Third case of plague reported in New Mexico
Santa Fe, TX (KTSM) — The New Mexico Department of Health announced today a confirmed case of plague in a 52-year-old man from Santa Fe County.
Confirmatory testing was performed at the Department’s Scientific Laboratory Division.
This is the third human case of plague in New Mexico and in the United States this year.
An environmental investigation will take place at the man’s home to look for ongoing risk to others in the surrounding area.
“Whenever there is a human case of plague the Department takes several steps to ensure the safety of the immediate family, neighbors, and health care providers,” said Department of Health Secretary Retta Ward, MPH.
“We inform neighbors door-to-door about plague found in the area and educate them on reducing their risk. We determine whether individuals close to the patient may also have been exposed to the plague and recommend preventative treatment when necessary.”
The Department’s investigation also includes:
• Alerting physicians and veterinarians that plague is in the area, making sure they contact the Department of Health if they have a suspect case of plague, and offering the services of the Department’s Scientific Laboratory if they need to test for a suspect case of plague in either humans or animals.
• Conducting an environmental investigation at the most likely place of exposure, looking for signs of a plague die-off in rodents, infected fleas in nearby rodent burrows, or evidence of recent intrusion by rodents or fleas into the home, either through holes in the walls or by the family dog or cat.
Plague is a bacterial disease of rodents and is generally transmitted to humans through the bites of infected fleas, but can also be transmitted by direct contact with infected animals, including rodents, wildlife and pets.
“We are seeing plague activity in several different locations of north-central New Mexico,” said Dr. Paul Ettestad, public health veterinarian at the Department of Health. “Everyone needs to be aware of the situation and take precautions to avoid rodents and their fleas.”
To prevent plague, the Department of Health also recommends:
• Keep your pets from roaming and hunting
• Clean up areas near the house where rodents could live, such as woodpiles, brush piles, junk and abandoned vehicles.
• Sick pets should be examined promptly by a veterinarian.
• See your doctor about any unexplained illness involving a sudden and severe fever.
• Put hay, wood, and compost piles as far as possible from your home.
• Don’t leave your pet’s food and water where mice can get to it.
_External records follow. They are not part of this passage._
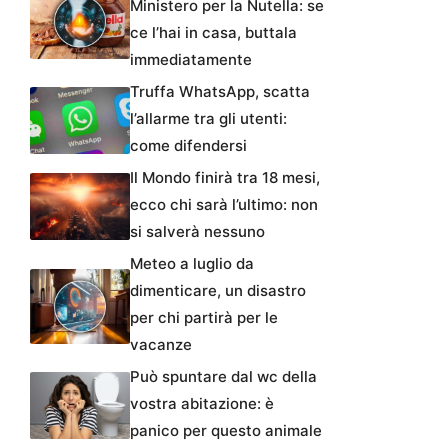
Ministero per la Nutella: se
ce l’hai in casa, buttala
immediatamente
Truffa WhatsApp, scatta
l’allarme tra gli utenti:
come difendersi
Il Mondo finirà tra 18 mesi,
ecco chi sarà l’ultimo: non
si salverà nessuno
Meteo a luglio da
dimenticare, un disastro
per chi partirà per le
vacanze
Può spuntare dal wc della
vostra abitazione: è
panico per questo animale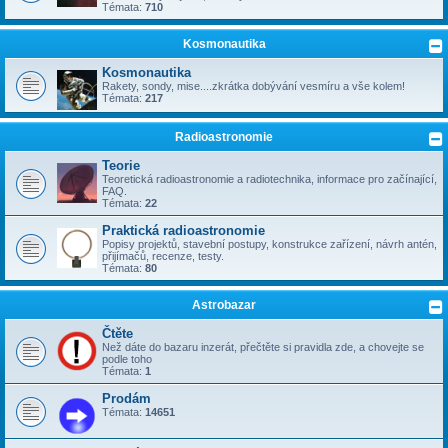
Témata:
710
Kosmonautika
Kosmonautika
Rakety, sondy, mise....zkrátka dobývání vesmíru a vše kolem!
Témata:
217
Radioastronomie
Teorie
Teoretická radioastronomie a radiotechnika, informace pro začínající,
FAQ.
Témata:
22
Praktická radioastronomie
Popisy projektů, stavební postupy, konstrukce zařízení, návrh antén,
přijímačů, recenze, testy.
Témata:
80
Astrobazar
Čtěte
Než dáte do bazaru inzerát, přečtěte si pravidla zde, a chovejte se
podle toho
Témata:
1
Prodám
Témata:
14651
Symptoms of plague in humans include sudden onset of fever, chills, headache, and weakness.
In most cases there is a painful swelling of the lymph node in the groin, armpit or neck areas.
Plague symptoms in cats and dogs are fever, lethargy and loss of appetite.
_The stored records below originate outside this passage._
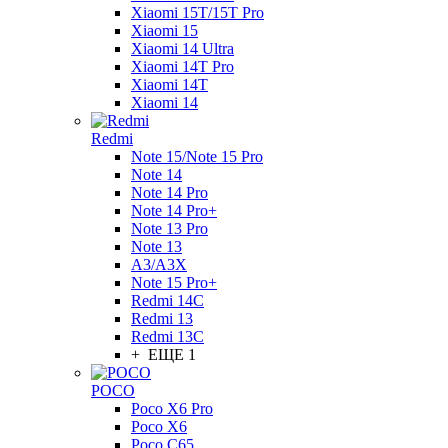
Xiaomi 15T/15T Pro
Xiaomi 15
Xiaomi 14 Ultra
Xiaomi 14T Pro
Xiaomi 14T
Xiaomi 14
Redmi
Note 15/Note 15 Pro
Note 14
Note 14 Pro
Note 14 Pro+
Note 13 Pro
Note 13
A3/A3X
Note 15 Pro+
Redmi 14C
Redmi 13
Redmi 13C
+ ЕЩЕ 1
POCO
Poco X6 Pro
Poco X6
Poco C65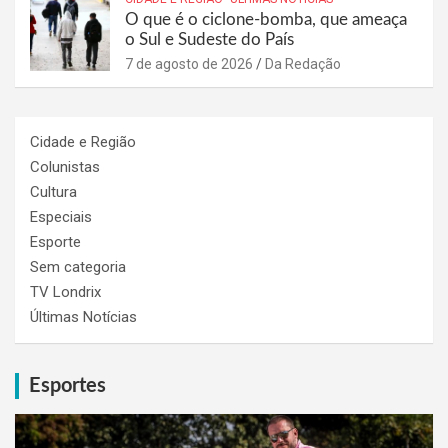
O que é o ciclone-bomba, que ameaça
o Sul e Sudeste do País
7 de agosto de 2026
Da Redação
Cidade e Região
Colunistas
Cultura
Especiais
Esporte
Sem categoria
TV Londrix
Últimas Notícias
Esportes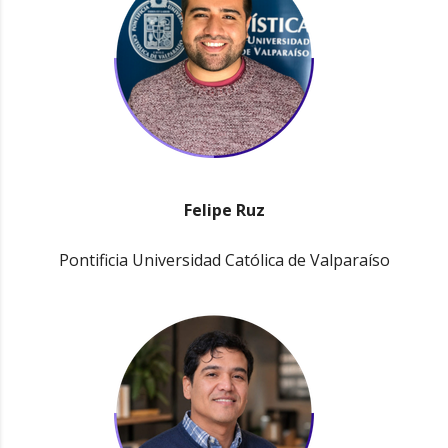
Felipe Ruz
Pontificia Universidad Católica de Valparaíso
There may be a swelling in the lymph node under the jaw.
With prompt diagnosis and appropriate antibiotic treatment, the fatality rate in people and pets can be greatly reduced.
Physicians who suspect plague should promptly report to the New Mexico Department of Health.
The first 2 human plague cases in New Mexico this year were in 15-year-old boy and an 11-year-old girl, both from Torrance County.
Both have recovered. There was one human plague case in New Mexico in 2012, two human cases of plague in 2011, no cases in 2010, and six human cases of plague in 2009, one of them fatal.